◆ RECORDS PROVIDED:
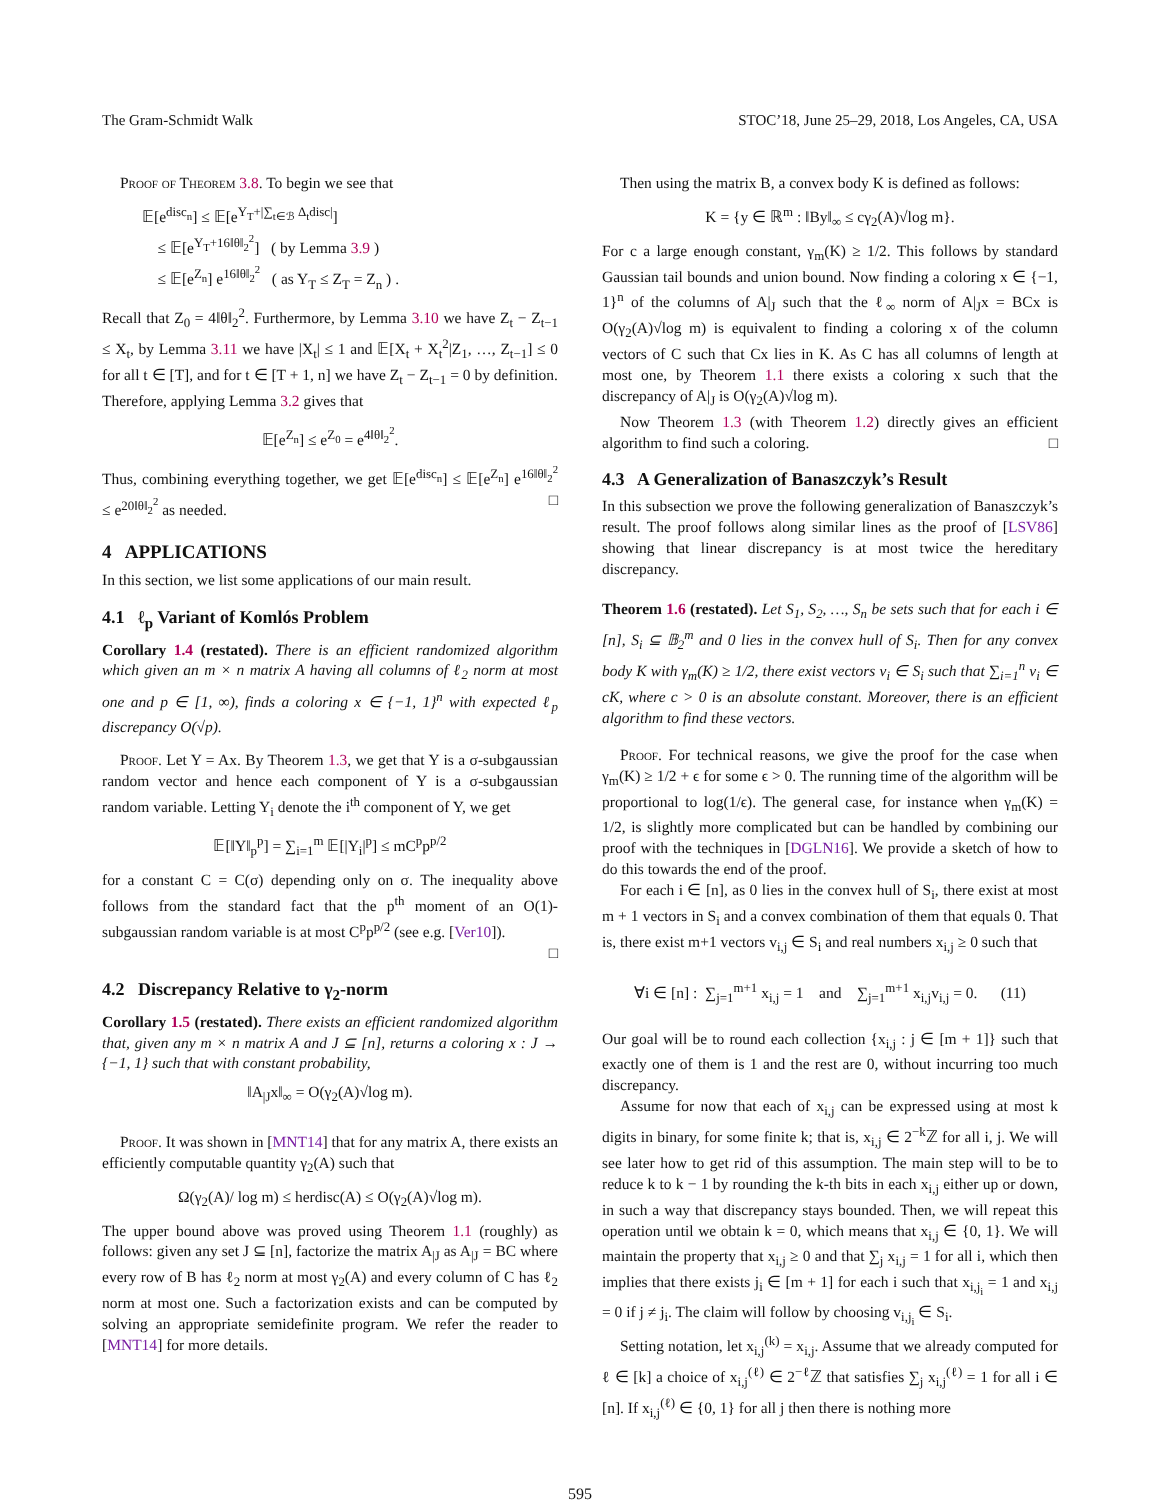The Gram-Schmidt Walk STOC’18, June 25–29, 2018, Los Angeles, CA, USA
Proof of Theorem 3.8. To begin we see that
𝔼[e<sup>disc<sub>n</sub></sup>] ≤ 𝔼[e<sup>Y<sub>T</sub>+|∑<sub>t∈ℬ</sub> Δ<sub>t</sub>disc|</sup>]
≤ 𝔼[e<sup>Y<sub>T</sub>+16‖θ‖<sub>2</sub><sup>2</sup></sup>] ( by Lemma 3.9 )
≤ 𝔼[e<sup>Z<sub>n</sub></sup>] e<sup>16‖θ‖<sub>2</sub><sup>2</sup></sup> ( as Y<sub>T</sub> ≤ Z<sub>T</sub> = Z<sub>n</sub> ) .
Recall that Z<sub>0</sub> = 4‖θ‖<sub>2</sub><sup>2</sup>. Furthermore, by Lemma 3.10 we have Z<sub>t</sub> − Z<sub>t−1</sub> ≤ X<sub>t</sub>, by Lemma 3.11 we have |X<sub>t</sub>| ≤ 1 and 𝔼[X<sub>t</sub> + X<sub>t</sub><sup>2</sup>|Z<sub>1</sub>, …, Z<sub>t−1</sub>] ≤ 0 for all t ∈ [T], and for t ∈ [T + 1, n] we have Z<sub>t</sub> − Z<sub>t−1</sub> = 0 by definition. Therefore, applying Lemma 3.2 gives that
𝔼[e<sup>Z<sub>n</sub></sup>] ≤ e<sup>Z<sub>0</sub></sup> = e<sup>4‖θ‖<sub>2</sub><sup>2</sup></sup>.
Thus, combining everything together, we get 𝔼[e<sup>disc<sub>n</sub></sup>] ≤ 𝔼[e<sup>Z<sub>n</sub></sup>] e<sup>16‖θ‖<sub>2</sub><sup>2</sup></sup> ≤ e<sup>20‖θ‖<sub>2</sub><sup>2</sup></sup> as needed. □
4 APPLICATIONS
In this section, we list some applications of our main result.
4.1 ℓ<sub>p</sub> Variant of Komlós Problem
Corollary 1.4 (restated). There is an efficient randomized algorithm which given an m × n matrix A having all columns of ℓ<sub>2</sub> norm at most one and p ∈ [1, ∞), finds a coloring x ∈ {−1, 1}<sup>n</sup> with expected ℓ<sub>p</sub> discrepancy O(√p).
Proof. Let Y = Ax. By Theorem 1.3, we get that Y is a σ-subgaussian random vector and hence each component of Y is a σ-subgaussian random variable. Letting Y<sub>i</sub> denote the i<sup>th</sup> component of Y, we get
𝔼[‖Y‖<sub>p</sub><sup>p</sup>] = ∑<sub>i=1</sub><sup>m</sup> 𝔼[|Y<sub>i</sub>|<sup>p</sup>] ≤ mC<sup>p</sup>p<sup>p/2</sup>
for a constant C = C(σ) depending only on σ. The inequality above follows from the standard fact that the p<sup>th</sup> moment of an O(1)-subgaussian random variable is at most C<sup>p</sup>p<sup>p/2</sup> (see e.g. [Ver10]).
□
4.2 Discrepancy Relative to γ<sub>2</sub>-norm
Corollary 1.5 (restated). There exists an efficient randomized algorithm that, given any m × n matrix A and J ⊆ [n], returns a coloring x : J → {−1, 1} such that with constant probability,
‖A<sub>|J</sub>x‖<sub>∞</sub> = O(γ<sub>2</sub>(A)√log m).
Proof. It was shown in [MNT14] that for any matrix A, there exists an efficiently computable quantity γ<sub>2</sub>(A) such that
Ω(γ<sub>2</sub>(A)/ log m) ≤ herdisc(A) ≤ O(γ<sub>2</sub>(A)√log m).
The upper bound above was proved using Theorem 1.1 (roughly) as follows: given any set J ⊆ [n], factorize the matrix A<sub>|J</sub> as A<sub>|J</sub> = BC where every row of B has ℓ<sub>2</sub> norm at most γ<sub>2</sub>(A) and every column of C has ℓ<sub>2</sub> norm at most one. Such a factorization exists and can be computed by solving an appropriate semidefinite program. We refer the reader to [MNT14] for more details.
Then using the matrix B, a convex body K is defined as follows:
K = {y ∈ ℝ<sup>m</sup> : ‖By‖<sub>∞</sub> ≤ cγ<sub>2</sub>(A)√log m}.
For c a large enough constant, γ<sub>m</sub>(K) ≥ 1/2. This follows by standard Gaussian tail bounds and union bound. Now finding a coloring x ∈ {−1, 1}<sup>n</sup> of the columns of A|<sub>J</sub> such that the ℓ<sub>∞</sub> norm of A|<sub>J</sub>x = BCx is O(γ<sub>2</sub>(A)√log m) is equivalent to finding a coloring x of the column vectors of C such that Cx lies in K. As C has all columns of length at most one, by Theorem 1.1 there exists a coloring x such that the discrepancy of A|<sub>J</sub> is O(γ<sub>2</sub>(A)√log m).
Now Theorem 1.3 (with Theorem 1.2) directly gives an efficient algorithm to find such a coloring. □
4.3 A Generalization of Banaszczyk’s Result
In this subsection we prove the following generalization of Banaszczyk’s result. The proof follows along similar lines as the proof of [LSV86] showing that linear discrepancy is at most twice the hereditary discrepancy.
Theorem 1.6 (restated). Let S<sub>1</sub>, S<sub>2</sub>, …, S<sub>n</sub> be sets such that for each i ∈ [n], S<sub>i</sub> ⊆ 𝔹<sub>2</sub><sup>m</sup> and 0 lies in the convex hull of S<sub>i</sub>. Then for any convex body K with γ<sub>m</sub>(K) ≥ 1/2, there exist vectors v<sub>i</sub> ∈ S<sub>i</sub> such that ∑<sub>i=1</sub><sup>n</sup> v<sub>i</sub> ∈ cK, where c > 0 is an absolute constant. Moreover, there is an efficient algorithm to find these vectors.
Proof. For technical reasons, we give the proof for the case when γ<sub>m</sub>(K) ≥ 1/2 + ϵ for some ϵ > 0. The running time of the algorithm will be proportional to log(1/ϵ). The general case, for instance when γ<sub>m</sub>(K) = 1/2, is slightly more complicated but can be handled by combining our proof with the techniques in [DGLN16]. We provide a sketch of how to do this towards the end of the proof.
For each i ∈ [n], as 0 lies in the convex hull of S<sub>i</sub>, there exist at most m + 1 vectors in S<sub>i</sub> and a convex combination of them that equals 0. That is, there exist m+1 vectors v<sub>i,j</sub> ∈ S<sub>i</sub> and real numbers x<sub>i,j</sub> ≥ 0 such that
∀i ∈ [n] : ∑<sub>j=1</sub><sup>m+1</sup> x<sub>i,j</sub> = 1 and ∑<sub>j=1</sub><sup>m+1</sup> x<sub>i,j</sub>v<sub>i,j</sub> = 0. (11)
Our goal will be to round each collection {x<sub>i,j</sub> : j ∈ [m + 1]} such that exactly one of them is 1 and the rest are 0, without incurring too much discrepancy.
Assume for now that each of x<sub>i,j</sub> can be expressed using at most k digits in binary, for some finite k; that is, x<sub>i,j</sub> ∈ 2<sup>−k</sup>ℤ for all i, j. We will see later how to get rid of this assumption. The main step will to be to reduce k to k − 1 by rounding the k-th bits in each x<sub>i,j</sub> either up or down, in such a way that discrepancy stays bounded. Then, we will repeat this operation until we obtain k = 0, which means that x<sub>i,j</sub> ∈ {0, 1}. We will maintain the property that x<sub>i,j</sub> ≥ 0 and that ∑<sub>j</sub> x<sub>i,j</sub> = 1 for all i, which then implies that there exists j<sub>i</sub> ∈ [m + 1] for each i such that x<sub>i,j<sub>i</sub></sub> = 1 and x<sub>i,j</sub> = 0 if j ≠ j<sub>i</sub>. The claim will follow by choosing v<sub>i,j<sub>i</sub></sub> ∈ S<sub>i</sub>.
Setting notation, let x<sub>i,j</sub><sup>(k)</sup> = x<sub>i,j</sub>. Assume that we already computed for ℓ ∈ [k] a choice of x<sub>i,j</sub><sup>(ℓ)</sup> ∈ 2<sup>−ℓ</sup>ℤ that satisfies ∑<sub>j</sub> x<sub>i,j</sub><sup>(ℓ)</sup> = 1 for all i ∈ [n]. If x<sub>i,j</sub><sup>(ℓ)</sup> ∈ {0, 1} for all j then there is nothing more
595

◆ EXERCISE INSTRUCTIONS:
Reproduce exactly the lines of the records above from the one with "For each i ∈ [n], as" to the one with "Assume for now", both included, and leave out everything else.

◆ SOLVED PROBLEM:
For each i ∈ [n], as 0 lies in the convex hull of S<sub>i</sub>, there exist at most m + 1 vectors in S<sub>i</sub> and a convex combination of them that equals 0. That is, there exist m+1 vectors v<sub>i,j</sub> ∈ S<sub>i</sub> and real numbers x<sub>i,j</sub> ≥ 0 such that
∀i ∈ [n] : ∑<sub>j=1</sub><sup>m+1</sup> x<sub>i,j</sub> = 1 and ∑<sub>j=1</sub><sup>m+1</sup> x<sub>i,j</sub>v<sub>i,j</sub> = 0. (11)
Our goal will be to round each collection {x<sub>i,j</sub> : j ∈ [m + 1]} such that exactly one of them is 1 and the rest are 0, without incurring too much discrepancy.
Assume for now that each of x<sub>i,j</sub> can be expressed using at most k digits in binary, for some finite k; that is, x<sub>i,j</sub> ∈ 2<sup>−k</sup>ℤ for all i, j. We will see later how to get rid of this assumption. The main step will to be to reduce k to k − 1 by rounding the k-th bits in each x<sub>i,j</sub> either up or down, in such a way that discrepancy stays bounded. Then, we will repeat this operation until we obtain k = 0, which means that x<sub>i,j</sub> ∈ {0, 1}. We will maintain the property that x<sub>i,j</sub> ≥ 0 and that ∑<sub>j</sub> x<sub>i,j</sub> = 1 for all i, which then implies that there exists j<sub>i</sub> ∈ [m + 1] for each i such that x<sub>i,j<sub>i</sub></sub> = 1 and x<sub>i,j</sub> = 0 if j ≠ j<sub>i</sub>. The claim will follow by choosing v<sub>i,j<sub>i</sub></sub> ∈ S<sub>i</sub>.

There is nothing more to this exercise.